WHAT IS REQUIRED: Where the line with "of unremarkable human" appears below, start writing out lines exactly, and finish with the line with "micrograph displays no", which is included; write out nothing else.

MATERIAL SUPPLIED:
################
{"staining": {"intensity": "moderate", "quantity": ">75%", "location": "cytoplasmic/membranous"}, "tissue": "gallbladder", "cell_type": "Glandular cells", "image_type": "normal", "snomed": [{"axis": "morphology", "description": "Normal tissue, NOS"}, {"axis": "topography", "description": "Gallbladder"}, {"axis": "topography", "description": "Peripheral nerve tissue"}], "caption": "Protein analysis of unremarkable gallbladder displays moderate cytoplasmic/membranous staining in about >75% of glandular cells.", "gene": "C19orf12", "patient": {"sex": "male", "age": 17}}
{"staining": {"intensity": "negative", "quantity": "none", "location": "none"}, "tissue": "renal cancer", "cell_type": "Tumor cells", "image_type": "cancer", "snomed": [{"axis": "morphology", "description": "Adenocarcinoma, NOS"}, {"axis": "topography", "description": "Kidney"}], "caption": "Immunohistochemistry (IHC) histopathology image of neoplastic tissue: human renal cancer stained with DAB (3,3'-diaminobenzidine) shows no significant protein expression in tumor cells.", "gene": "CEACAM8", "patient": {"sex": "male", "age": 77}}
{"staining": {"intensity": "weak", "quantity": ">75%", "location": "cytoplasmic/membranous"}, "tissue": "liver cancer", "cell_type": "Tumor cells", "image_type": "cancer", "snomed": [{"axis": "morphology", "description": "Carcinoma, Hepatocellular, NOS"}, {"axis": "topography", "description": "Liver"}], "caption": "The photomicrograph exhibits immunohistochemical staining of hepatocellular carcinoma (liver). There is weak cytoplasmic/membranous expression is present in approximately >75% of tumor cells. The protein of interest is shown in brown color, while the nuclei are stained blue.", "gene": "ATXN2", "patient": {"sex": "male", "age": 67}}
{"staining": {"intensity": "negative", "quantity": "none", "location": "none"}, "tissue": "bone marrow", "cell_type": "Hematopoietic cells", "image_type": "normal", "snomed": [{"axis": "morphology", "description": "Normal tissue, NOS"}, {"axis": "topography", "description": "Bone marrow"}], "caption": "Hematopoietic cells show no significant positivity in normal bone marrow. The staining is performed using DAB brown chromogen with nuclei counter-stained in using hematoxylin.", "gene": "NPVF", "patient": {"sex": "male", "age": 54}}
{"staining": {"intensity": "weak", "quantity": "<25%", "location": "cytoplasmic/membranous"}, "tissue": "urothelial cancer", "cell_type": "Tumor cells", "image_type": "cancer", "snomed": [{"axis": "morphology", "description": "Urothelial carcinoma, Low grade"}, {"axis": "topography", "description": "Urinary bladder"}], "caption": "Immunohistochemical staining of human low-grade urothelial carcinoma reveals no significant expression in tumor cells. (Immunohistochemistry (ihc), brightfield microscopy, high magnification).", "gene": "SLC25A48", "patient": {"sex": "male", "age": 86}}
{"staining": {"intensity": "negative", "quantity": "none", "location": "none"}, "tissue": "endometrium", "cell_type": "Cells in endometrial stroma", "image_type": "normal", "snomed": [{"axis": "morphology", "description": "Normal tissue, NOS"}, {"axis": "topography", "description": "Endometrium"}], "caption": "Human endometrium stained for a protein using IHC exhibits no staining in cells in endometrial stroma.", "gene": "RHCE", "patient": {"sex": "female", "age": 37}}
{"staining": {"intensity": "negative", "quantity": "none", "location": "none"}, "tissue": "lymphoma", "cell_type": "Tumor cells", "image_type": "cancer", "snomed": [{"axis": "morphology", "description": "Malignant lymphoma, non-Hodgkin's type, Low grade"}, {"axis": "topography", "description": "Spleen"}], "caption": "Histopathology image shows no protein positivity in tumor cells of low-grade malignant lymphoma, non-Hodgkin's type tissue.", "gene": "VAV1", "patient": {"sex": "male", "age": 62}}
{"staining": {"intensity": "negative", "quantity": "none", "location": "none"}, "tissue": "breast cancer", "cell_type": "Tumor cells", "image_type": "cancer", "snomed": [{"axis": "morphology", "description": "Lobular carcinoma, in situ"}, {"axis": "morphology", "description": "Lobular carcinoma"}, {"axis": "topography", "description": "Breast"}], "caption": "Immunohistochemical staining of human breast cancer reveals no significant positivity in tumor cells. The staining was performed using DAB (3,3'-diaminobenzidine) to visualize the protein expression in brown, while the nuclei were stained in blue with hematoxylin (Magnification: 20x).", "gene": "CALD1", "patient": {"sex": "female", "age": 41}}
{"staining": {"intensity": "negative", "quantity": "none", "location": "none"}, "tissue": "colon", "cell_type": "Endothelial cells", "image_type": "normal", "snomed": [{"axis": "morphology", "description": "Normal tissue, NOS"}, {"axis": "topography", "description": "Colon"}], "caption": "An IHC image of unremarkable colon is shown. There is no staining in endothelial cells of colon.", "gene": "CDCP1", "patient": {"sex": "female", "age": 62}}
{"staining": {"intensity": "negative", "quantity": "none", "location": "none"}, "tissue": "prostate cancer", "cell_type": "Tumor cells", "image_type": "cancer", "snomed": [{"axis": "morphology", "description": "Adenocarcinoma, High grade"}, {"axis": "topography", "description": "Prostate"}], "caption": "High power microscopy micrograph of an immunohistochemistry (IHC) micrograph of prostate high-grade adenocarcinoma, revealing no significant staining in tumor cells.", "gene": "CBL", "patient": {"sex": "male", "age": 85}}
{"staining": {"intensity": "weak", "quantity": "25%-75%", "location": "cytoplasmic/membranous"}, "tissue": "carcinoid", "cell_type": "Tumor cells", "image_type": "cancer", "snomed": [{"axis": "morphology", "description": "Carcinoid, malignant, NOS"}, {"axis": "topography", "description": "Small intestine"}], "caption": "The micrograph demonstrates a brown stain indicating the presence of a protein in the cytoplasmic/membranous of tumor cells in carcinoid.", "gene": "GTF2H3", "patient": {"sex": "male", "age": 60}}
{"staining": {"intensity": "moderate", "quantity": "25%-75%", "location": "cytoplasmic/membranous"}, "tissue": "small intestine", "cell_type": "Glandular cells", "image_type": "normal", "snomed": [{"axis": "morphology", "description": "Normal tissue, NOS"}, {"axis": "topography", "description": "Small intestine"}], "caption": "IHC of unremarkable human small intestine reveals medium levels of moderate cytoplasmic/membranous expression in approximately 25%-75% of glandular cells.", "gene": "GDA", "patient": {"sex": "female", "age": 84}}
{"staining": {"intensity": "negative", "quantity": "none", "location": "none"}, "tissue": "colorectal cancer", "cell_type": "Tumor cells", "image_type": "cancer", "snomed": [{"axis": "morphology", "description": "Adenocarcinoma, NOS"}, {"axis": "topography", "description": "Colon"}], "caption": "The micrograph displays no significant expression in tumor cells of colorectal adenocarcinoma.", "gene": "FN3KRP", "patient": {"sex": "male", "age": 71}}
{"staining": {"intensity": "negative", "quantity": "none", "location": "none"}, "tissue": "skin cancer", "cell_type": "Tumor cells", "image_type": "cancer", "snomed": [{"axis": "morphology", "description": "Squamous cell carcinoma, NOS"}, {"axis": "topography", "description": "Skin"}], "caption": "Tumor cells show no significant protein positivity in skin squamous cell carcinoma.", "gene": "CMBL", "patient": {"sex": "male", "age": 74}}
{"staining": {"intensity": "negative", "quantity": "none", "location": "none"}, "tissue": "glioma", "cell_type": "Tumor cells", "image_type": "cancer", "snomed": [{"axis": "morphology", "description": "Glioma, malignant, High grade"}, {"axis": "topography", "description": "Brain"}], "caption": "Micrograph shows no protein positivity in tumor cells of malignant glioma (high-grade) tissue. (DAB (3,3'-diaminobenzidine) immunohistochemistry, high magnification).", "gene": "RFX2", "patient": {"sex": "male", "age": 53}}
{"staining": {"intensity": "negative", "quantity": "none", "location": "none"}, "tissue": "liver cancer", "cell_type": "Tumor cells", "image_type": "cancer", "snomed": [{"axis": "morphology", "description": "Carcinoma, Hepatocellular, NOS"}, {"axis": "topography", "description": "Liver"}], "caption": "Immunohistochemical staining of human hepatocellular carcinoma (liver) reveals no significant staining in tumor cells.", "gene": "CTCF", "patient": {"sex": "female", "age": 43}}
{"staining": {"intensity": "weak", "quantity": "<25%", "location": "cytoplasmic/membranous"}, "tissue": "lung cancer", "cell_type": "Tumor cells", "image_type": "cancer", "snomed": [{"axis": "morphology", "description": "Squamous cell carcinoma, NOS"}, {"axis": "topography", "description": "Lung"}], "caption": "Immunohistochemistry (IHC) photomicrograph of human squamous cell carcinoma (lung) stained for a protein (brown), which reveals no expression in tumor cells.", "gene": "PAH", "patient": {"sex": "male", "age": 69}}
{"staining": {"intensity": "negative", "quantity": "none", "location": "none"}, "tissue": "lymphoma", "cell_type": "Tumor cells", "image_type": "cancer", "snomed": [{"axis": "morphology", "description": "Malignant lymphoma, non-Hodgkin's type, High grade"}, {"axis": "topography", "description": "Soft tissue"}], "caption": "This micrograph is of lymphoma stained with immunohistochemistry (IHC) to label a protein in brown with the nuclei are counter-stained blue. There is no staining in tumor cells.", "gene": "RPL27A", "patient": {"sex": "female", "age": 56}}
################
PROBLEM SOLUTION:
{"staining": {"intensity": "moderate", "quantity": "25%-75%", "location": "cytoplasmic/membranous"}, "tissue": "small intestine", "cell_type": "Glandular cells", "image_type": "normal", "snomed": [{"axis": "morphology", "description": "Normal tissue, NOS"}, {"axis": "topography", "description": "Small intestine"}], "caption": "IHC of unremarkable human small intestine reveals medium levels of moderate cytoplasmic/membranous expression in approximately 25%-75% of glandular cells.", "gene": "GDA", "patient": {"sex": "female", "age": 84}}
{"staining": {"intensity": "negative", "quantity": "none", "location": "none"}, "tissue": "colorectal cancer", "cell_type": "Tumor cells", "image_type": "cancer", "snomed": [{"axis": "morphology", "description": "Adenocarcinoma, NOS"}, {"axis": "topography", "description": "Colon"}], "caption": "The micrograph displays no significant expression in tumor cells of colorectal adenocarcinoma.", "gene": "FN3KRP", "patient": {"sex": "male", "age": 71}}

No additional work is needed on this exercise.